Il est constant que la garantie de livraison à prix et délais convenus n’est mobilisable qu’à la condition que le débiteur principal soit considéré comme défaillant.
Or, sur ce point, le juge des référés ne peut que constater, au vu des moyens développés par les parties, qu’il existe un débat sur la notion de défaillance au sens de l’article L. 231-6 du code de la construction et de l’habitation, et partant, sur le point de départ de la prescription de l’action en garantie à prix et délais convenus.
En effet, la société Qbe Europe soutient que la défaillance au sens de l’article précité suggère une inexécution contractuelle du débiteur principal.
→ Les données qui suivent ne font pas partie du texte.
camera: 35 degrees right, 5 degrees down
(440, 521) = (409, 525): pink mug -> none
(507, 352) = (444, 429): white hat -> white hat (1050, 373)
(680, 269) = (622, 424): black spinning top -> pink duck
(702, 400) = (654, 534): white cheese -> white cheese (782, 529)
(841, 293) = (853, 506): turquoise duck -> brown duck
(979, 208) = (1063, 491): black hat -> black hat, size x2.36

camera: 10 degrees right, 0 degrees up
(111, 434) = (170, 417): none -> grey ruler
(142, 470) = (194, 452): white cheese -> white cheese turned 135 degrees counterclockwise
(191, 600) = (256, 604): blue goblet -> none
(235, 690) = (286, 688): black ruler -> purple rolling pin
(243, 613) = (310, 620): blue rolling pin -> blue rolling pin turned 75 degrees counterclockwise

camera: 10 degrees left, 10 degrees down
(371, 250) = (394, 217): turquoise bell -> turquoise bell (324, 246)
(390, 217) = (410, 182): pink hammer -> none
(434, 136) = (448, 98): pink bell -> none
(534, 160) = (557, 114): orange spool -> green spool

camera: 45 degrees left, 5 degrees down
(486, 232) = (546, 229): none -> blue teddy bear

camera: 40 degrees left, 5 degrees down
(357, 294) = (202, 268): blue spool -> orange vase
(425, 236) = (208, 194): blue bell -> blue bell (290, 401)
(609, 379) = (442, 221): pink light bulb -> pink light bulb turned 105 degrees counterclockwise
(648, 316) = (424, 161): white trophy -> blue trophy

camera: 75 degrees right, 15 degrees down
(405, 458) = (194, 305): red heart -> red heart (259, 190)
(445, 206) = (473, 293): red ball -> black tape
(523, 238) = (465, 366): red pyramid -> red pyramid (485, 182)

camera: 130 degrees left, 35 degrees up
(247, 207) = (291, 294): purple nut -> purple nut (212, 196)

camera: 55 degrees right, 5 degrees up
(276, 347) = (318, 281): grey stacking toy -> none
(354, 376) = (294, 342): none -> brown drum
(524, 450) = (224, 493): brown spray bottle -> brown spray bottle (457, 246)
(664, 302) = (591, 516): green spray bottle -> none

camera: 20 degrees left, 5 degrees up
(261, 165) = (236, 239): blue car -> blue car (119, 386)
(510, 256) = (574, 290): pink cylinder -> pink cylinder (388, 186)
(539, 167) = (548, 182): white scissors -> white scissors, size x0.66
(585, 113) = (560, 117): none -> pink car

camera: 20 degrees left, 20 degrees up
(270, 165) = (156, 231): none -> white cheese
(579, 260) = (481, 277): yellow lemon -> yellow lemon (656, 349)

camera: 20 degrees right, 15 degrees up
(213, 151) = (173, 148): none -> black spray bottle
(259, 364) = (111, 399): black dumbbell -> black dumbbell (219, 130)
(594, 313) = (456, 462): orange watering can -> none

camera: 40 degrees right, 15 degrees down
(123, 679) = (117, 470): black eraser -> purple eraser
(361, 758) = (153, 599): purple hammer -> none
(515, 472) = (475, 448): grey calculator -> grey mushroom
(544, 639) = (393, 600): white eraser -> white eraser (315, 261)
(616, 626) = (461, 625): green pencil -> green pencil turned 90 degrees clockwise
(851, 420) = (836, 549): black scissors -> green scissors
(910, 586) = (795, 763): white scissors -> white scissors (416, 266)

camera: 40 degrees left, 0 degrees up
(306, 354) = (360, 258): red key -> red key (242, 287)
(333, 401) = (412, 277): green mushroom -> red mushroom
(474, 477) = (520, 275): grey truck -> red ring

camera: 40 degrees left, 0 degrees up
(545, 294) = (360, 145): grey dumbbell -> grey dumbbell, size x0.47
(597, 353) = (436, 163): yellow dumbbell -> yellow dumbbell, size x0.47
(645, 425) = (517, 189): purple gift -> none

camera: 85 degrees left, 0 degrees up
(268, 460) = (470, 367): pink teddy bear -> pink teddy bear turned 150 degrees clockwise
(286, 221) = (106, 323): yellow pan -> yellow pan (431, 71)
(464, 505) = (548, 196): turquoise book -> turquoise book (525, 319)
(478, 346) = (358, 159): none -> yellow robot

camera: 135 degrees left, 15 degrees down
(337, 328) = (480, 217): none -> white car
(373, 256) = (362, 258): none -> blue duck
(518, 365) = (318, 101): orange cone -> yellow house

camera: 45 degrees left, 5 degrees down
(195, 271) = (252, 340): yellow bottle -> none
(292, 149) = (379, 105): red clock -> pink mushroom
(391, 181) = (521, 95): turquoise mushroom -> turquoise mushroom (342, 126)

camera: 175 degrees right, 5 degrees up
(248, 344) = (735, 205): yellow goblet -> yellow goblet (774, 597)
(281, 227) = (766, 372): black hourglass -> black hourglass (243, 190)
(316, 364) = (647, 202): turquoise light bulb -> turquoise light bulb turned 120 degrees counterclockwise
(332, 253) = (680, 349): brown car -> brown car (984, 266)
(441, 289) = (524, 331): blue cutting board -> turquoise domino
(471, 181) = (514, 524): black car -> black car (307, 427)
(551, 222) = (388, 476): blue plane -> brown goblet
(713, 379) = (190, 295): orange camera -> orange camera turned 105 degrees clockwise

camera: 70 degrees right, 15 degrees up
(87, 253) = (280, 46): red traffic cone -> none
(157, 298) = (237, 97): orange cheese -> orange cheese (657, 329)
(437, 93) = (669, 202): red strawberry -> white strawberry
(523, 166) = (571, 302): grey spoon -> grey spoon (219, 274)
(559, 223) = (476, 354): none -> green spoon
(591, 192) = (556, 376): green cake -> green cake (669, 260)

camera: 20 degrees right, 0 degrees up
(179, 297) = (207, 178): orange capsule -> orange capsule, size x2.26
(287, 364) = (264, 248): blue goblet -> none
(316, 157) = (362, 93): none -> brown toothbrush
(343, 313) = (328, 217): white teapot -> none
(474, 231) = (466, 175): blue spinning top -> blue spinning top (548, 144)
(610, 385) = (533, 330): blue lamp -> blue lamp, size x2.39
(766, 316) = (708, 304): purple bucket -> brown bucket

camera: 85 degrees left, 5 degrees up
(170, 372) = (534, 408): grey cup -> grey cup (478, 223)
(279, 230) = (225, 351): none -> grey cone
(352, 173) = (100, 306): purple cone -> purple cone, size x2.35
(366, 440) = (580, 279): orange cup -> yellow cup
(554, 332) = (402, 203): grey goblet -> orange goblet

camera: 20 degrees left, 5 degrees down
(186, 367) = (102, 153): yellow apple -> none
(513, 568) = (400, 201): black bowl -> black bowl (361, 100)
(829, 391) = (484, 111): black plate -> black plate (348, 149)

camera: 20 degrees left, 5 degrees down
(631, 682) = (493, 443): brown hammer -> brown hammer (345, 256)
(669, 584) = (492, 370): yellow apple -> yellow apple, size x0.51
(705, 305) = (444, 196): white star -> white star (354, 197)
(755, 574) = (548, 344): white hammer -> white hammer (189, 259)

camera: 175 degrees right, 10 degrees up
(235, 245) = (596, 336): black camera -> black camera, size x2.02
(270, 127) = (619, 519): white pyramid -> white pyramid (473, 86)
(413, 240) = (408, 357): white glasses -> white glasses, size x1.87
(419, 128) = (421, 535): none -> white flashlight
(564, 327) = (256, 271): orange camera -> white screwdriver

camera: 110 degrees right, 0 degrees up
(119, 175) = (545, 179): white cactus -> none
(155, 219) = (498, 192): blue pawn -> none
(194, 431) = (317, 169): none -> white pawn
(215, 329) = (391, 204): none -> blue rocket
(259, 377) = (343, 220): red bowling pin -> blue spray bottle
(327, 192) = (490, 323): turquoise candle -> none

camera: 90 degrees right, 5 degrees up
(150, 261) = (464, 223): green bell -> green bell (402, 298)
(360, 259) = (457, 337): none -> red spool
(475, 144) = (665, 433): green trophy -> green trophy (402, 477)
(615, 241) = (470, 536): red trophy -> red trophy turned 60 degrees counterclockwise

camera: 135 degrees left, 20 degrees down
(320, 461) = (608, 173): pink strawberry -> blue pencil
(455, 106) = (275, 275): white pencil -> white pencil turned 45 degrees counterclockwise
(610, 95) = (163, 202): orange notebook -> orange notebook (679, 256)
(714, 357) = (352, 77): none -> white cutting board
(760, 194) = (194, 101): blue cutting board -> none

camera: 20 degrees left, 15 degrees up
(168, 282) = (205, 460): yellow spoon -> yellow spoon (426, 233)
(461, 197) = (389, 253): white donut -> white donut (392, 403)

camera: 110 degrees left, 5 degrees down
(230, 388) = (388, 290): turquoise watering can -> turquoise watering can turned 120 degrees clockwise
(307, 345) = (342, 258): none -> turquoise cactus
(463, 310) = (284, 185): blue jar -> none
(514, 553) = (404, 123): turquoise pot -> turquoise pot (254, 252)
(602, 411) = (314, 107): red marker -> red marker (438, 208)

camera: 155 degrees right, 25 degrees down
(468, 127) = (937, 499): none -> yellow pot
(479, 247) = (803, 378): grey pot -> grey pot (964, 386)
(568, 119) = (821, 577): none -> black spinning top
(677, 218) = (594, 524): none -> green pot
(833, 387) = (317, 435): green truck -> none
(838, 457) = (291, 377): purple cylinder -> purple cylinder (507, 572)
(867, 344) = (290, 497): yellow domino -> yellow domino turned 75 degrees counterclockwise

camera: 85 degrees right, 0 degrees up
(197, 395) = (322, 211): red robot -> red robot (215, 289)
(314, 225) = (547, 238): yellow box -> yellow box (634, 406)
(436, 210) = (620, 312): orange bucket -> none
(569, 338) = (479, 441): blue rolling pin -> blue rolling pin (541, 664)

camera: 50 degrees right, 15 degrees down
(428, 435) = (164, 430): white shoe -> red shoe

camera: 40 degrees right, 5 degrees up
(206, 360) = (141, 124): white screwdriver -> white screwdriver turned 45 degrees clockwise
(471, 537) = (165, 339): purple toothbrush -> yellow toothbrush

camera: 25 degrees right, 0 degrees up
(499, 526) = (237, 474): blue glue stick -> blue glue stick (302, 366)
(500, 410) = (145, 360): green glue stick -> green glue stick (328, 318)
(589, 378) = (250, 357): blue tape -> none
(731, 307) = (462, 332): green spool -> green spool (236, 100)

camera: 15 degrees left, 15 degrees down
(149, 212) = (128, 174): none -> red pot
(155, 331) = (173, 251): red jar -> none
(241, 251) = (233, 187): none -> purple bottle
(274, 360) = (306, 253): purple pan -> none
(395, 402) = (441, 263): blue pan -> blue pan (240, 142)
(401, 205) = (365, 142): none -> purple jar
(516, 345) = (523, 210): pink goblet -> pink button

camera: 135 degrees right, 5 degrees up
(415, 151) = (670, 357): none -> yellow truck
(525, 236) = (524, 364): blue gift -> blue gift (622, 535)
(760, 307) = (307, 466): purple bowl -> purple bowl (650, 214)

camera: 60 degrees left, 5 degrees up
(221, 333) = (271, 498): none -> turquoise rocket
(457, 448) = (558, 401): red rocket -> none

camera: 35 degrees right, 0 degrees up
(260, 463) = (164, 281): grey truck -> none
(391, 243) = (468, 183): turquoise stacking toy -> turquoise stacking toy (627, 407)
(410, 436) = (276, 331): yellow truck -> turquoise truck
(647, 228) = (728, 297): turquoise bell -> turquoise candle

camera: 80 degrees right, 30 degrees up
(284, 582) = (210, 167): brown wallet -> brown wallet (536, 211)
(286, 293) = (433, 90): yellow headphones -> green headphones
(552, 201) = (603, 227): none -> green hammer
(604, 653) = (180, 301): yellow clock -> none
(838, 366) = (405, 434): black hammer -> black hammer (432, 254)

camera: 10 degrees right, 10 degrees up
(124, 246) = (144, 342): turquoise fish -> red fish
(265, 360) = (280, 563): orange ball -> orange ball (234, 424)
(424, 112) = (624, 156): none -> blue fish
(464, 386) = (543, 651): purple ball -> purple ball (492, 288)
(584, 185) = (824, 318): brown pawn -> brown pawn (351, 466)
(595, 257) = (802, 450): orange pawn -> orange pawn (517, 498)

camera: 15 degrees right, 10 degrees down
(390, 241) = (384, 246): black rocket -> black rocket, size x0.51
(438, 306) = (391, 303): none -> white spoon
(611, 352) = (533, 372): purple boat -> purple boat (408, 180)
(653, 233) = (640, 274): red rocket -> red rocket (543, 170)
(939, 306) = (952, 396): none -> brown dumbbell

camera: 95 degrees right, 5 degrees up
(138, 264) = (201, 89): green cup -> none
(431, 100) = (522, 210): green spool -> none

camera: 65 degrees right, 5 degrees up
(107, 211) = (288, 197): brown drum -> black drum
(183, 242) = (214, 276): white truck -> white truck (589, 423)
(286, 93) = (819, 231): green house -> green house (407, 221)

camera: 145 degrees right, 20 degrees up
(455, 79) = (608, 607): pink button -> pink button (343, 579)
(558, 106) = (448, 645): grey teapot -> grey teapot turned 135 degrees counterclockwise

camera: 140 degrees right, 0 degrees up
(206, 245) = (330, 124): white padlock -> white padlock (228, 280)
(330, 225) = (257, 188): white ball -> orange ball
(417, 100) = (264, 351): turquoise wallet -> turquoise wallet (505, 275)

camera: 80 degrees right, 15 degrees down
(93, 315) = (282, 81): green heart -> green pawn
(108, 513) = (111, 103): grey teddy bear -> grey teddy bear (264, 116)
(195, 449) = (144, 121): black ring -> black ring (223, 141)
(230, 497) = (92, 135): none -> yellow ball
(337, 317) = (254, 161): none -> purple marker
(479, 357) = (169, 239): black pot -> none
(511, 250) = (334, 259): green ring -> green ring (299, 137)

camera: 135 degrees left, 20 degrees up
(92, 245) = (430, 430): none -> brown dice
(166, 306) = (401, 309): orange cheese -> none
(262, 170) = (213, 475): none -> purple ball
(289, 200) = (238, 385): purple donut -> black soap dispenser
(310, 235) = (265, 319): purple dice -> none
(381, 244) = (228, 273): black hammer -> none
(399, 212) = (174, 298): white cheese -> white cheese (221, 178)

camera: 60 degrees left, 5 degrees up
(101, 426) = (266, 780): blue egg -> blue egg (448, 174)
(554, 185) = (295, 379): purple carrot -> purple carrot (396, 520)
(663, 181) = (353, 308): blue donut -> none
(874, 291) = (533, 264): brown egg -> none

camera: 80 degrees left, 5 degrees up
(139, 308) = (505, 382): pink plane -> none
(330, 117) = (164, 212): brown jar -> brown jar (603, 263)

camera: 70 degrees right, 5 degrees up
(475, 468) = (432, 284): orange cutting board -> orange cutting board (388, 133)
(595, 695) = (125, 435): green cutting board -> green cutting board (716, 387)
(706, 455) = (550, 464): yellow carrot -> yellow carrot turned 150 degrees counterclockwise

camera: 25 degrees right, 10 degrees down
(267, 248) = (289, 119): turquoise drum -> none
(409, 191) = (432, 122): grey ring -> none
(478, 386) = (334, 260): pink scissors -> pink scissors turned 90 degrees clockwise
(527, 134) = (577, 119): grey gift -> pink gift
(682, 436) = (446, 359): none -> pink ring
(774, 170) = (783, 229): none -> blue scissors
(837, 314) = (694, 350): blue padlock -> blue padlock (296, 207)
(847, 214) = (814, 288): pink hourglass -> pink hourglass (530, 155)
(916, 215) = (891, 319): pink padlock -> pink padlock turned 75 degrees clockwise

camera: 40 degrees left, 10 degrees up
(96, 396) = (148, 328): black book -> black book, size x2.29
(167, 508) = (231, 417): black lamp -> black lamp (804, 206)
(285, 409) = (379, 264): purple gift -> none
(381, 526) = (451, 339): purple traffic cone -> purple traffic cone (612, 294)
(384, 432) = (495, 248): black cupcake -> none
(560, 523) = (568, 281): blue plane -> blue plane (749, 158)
À ce titre, elle relève que la défaillance du débiteur principal, la société Homelines, a été constatée par Mme [E] [F] et M. [Y] [G] durant les travaux de construction, matérialisée par une demande d’arrêt des travaux, ainsi qu’une assignation en référé-expertise le 1er avril 2016.
De leur côté, Mme [E] [F] et M. [Y] [G] font valoir que la société Homelines était in bonis lors de l’apparition des désordres, alors que sa défaillance devrait être comprise comme financière et ne résulterait que de l’ouverture d’une procédure collective à son égard.
Or, la question de savoir si la garantie de livraison souscrite par le constructeur, débiteur principal, peut être mobilisée en cas de défaillance matérielle de celui-ci, ou seulement en cas de défaillance économique, relève de l’appréciation du juge du fond.
Ainsi, la question de la prescription de l’action exercée par Mme [E] [F] et M. [Y] [G] à l’encontre de la société Qbe Europe, et en particulier du point de départ du délai de prescription, fait manifestement l’objet d’une contestation sérieuse, qui excède la compétence du juge des référés.
En conséquence, il n’y a pas lieu à référé sur les demandes formées par Mme [E] [F] et M. [Y] [G].
Sur les frais et dépens
Conformément aux articles 696 et 700 du code de procédure civile, Mme [E] [F] et M. [Y] [G], parties perdantes au procès, seront condamnés in solidum aux dépens, ainsi qu’au paiement d’une somme de 800 euros au titre des frais exposés par la société Qbe Europe et non compris dans les dépens.
PAR CES MOTIFS
Nous, Ziad El Idrissi, premier vice-président au tribunal judiciaire de Mulhouse, statuant publiquement, par ordonnance de référé contradictoire mise à disposition au greffe et en premier ressort,
DISONS n’y avoir lieu à référé sur les demandes formées par Mme [E] [F] et M. [Y] [G] ;
CONDAMNONS in solidum Mme [E] [F] et M. [Y] [G] à payer à la société Qbe Europe une somme de 800 € (huit cents euros) au titre de l’article 700 du code de procédure civile ;
CONDAMNONS in solidum Mme [E] [F] et M. [Y] [G] aux dépens ;
CONSTATONS l’exécution provisoire de plein droit des dispositions de la présente ordonnance ;
ET AVONS signé la minute de la présente ordonnance avec la greffière.